Israr, kelime anlamı olarak direnme, ayak direme, üsteleme, üstünde durma anlamlarına gelmektedir. Doktrinde de ısrar kararı, temyiz merci tarafından kararı bozulan yargı yerinin bozma kararının değil, kendi kararının doğru olduğu hususunda direnmesi olarak tanımlanmıştır.

Bu anlamda, ısrar kararından bahsedilebilmesi için bozulan karar ile bozma üzerine verilen kararda gerekçe ve hüküm fıkrası yönünden bir örtüşmenin olması gerekmektedir. Diğer bir ifadeyle, bozma kararı sonrasında verilen kararın hüküm fıkrası, bozulan kararla aynı olmakla birlikte gerekçesi farklı ise veya bu gerekçe bozma gerekçesinin karşılığını teşkil etmiyorsa ısrar kararından söz edilemeyecektir. Diğer taraftan, mahkeme veya bölge idare mahkemesi eski gerekçesini güçlendirecek yeni hukuksal nedenlere yer vererek de ısrar edebilir.

Uyuşmazlıkta, temyize konu karar işin esası hakkında karar verilmesi gerektiği gerekçesiyle bozulması üzerine Vergi Dava Dairesince bozma kararına uyulmak suretiyle davalının istinaf istemi kabul edilerek ilk derece mahkemesi kararının kaldırılmasına ve gerekli araştırma yapıldıktan sonra dava konusu cezalı tarhiyatın hukuka uygunluğu hakkında yeniden karar verilmek üzere dosyanın mahkemeye gönderilmesine karar verilmiştir.

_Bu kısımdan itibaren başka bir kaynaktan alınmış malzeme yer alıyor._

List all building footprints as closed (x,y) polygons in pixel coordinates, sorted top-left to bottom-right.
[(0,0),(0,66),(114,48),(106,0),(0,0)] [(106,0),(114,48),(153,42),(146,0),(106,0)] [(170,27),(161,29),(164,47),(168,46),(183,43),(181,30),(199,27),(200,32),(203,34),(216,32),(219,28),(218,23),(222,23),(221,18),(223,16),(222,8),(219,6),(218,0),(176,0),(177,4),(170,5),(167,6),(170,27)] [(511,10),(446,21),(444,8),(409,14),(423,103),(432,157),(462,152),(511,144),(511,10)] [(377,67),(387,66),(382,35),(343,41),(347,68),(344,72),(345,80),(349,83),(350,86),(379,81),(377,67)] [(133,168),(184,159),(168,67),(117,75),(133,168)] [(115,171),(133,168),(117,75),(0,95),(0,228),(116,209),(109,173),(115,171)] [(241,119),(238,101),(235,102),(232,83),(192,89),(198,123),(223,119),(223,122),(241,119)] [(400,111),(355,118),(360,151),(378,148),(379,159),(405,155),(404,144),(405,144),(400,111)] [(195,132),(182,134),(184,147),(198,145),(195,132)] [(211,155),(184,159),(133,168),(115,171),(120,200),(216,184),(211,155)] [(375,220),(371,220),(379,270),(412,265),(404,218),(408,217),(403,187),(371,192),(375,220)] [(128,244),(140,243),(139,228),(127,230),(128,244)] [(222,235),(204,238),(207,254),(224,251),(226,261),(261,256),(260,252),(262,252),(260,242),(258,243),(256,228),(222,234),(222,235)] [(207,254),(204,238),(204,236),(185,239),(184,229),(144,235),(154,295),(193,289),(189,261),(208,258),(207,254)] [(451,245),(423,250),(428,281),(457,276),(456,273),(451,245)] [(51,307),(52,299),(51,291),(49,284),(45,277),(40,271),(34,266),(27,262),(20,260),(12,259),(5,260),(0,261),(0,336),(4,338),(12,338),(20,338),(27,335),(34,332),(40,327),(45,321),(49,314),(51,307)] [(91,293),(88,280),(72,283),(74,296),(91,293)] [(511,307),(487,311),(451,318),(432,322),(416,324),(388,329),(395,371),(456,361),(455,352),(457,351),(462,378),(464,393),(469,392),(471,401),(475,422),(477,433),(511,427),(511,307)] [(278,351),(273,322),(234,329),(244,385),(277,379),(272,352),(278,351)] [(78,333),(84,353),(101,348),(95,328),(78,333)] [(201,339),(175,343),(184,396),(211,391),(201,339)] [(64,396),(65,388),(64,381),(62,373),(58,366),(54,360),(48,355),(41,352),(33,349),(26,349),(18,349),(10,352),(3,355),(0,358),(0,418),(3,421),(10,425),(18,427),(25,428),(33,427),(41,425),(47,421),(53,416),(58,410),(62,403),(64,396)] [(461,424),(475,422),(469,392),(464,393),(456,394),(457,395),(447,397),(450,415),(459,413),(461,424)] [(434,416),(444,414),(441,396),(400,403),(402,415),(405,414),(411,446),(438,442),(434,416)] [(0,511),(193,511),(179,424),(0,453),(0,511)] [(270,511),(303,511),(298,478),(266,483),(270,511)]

Danıştay Dördüncü Dairesince verilen bozma kararında, işin esasının ilk derece mahkemesince mi yoksa bölge idare mahkemesince mi inceleneceği; bölge idare mahkemesince ilk derece mahkemesi kararı kaldırıldıktan sonra dosyanın mahkemeye gönderilmesi yolunda karar verilip verilemeyeceğine yönelik bir hüküm bulunmadığı dikkate alındığında bozma üzerine verilen kararın ısrar mahiyetinde olmadığı anlaşılmıştır.

Bu durumda, ısrar mahiyetinde olmayan karara yöneltilen temyiz isteminin incelenmesinde Vergi Dava Daireleri Kurulu görevsiz olduğundan, temyiz istemi hakkında karar verilmek üzere dosyanın Danıştay Dördüncü Dairesine gönderilmesi gerektiği oyu ile karara katılmıyorum.